Обозлились. Напакостили. Дали ей худой вагон. Зима. Окна во льду. Система течет. Котел перегревается. Всю ночь таскала воду на крышу, доливала на ходу, чтобы пассажиры не померзли.

А самой уж – к пенсии.

На таможне вдруг запищала пуховая подушка.

Ничего не пищало – одна она расстаралась.

Старик-проверялыцик, едкий и язвенный от вечного недоверия, водил по подушке особой хреновиной, и она подавала голос.

– Есть у тебя золотишко, – тихо радовался старик. – Есть, есть...

Подушку отложили в сторону, и весь долгий день, пока шла проверка, старик водил по ней этой хреновиной и подпугивал ненароком, растягивая наслаждение:

– Есть у тебя золотишко... Есть, как не быть?

Потом подушку просветили рентгеном, ничего в ней не нашли и стали заколачивать ящики.

– Смеешься над стариком... – бормотал проверялыщик, серый и приникший от огорчения и усталости. – Хихикаешь в душе.

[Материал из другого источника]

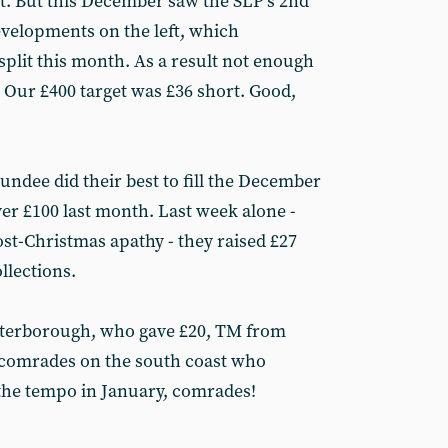
at. But this December saw the SLP’s 2nd
velopments on the left, which
split this month. As a result not enough
 Our £400 target was £36 short. Good,
undee did their best to fill the December
er £100 last month. Last week alone -
st-Christmas apathy - they raised £27
llections.
eterborough, who gave £20, TM from
 comrades on the south coast who
 the tempo in January, comrades!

Зубы скалишь. Обманул, провез золотишко...

– Отец, – сказал ему Макарон. – Тебе лечиться надо. Молоко получать за вредность. Сколько же тебя, отец, обманывали?

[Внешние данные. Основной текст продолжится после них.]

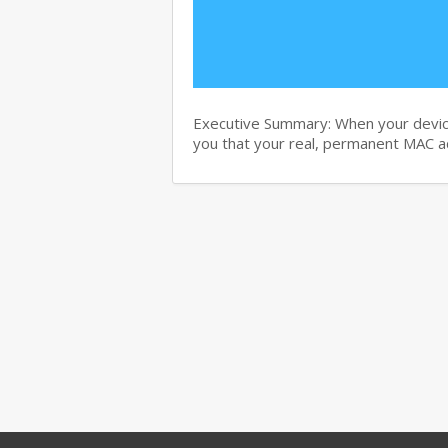
Executive Summary: When your device d
you that your real, permanent MAC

Папа Макарон остался на кладбище, с дедушкой-бабушкой.

Мама Макарон поехала с сыном.

Теща-проводница всплакнула на прощание, слезой облилась, пошагала себе на автобус: ноет сердце, изнывает, в тоске пребывает...

Инженер Макарон поднялся по трапу самолета, увидел проем внутрь, внутрь, как в бескрайний туннель, поморщился, попятился... и, расталкивая иностранный народ, запрыгал вниз по ступенькам.

Потом по бетонке.

Через лесок.

Через ограду.

По долгому, вспаханному полю, до потери сил и дыхания, где развилка на пути, ссыпавшийся от старости окоп, деревня Охлебаиха на пригорке.

Сидел. Пересыпал пыль дорожную. Прожаривался на припеке. Думал не спеша.

Если бы убили тогда, в ту смертную минуту, что бы потерял безвозвратно?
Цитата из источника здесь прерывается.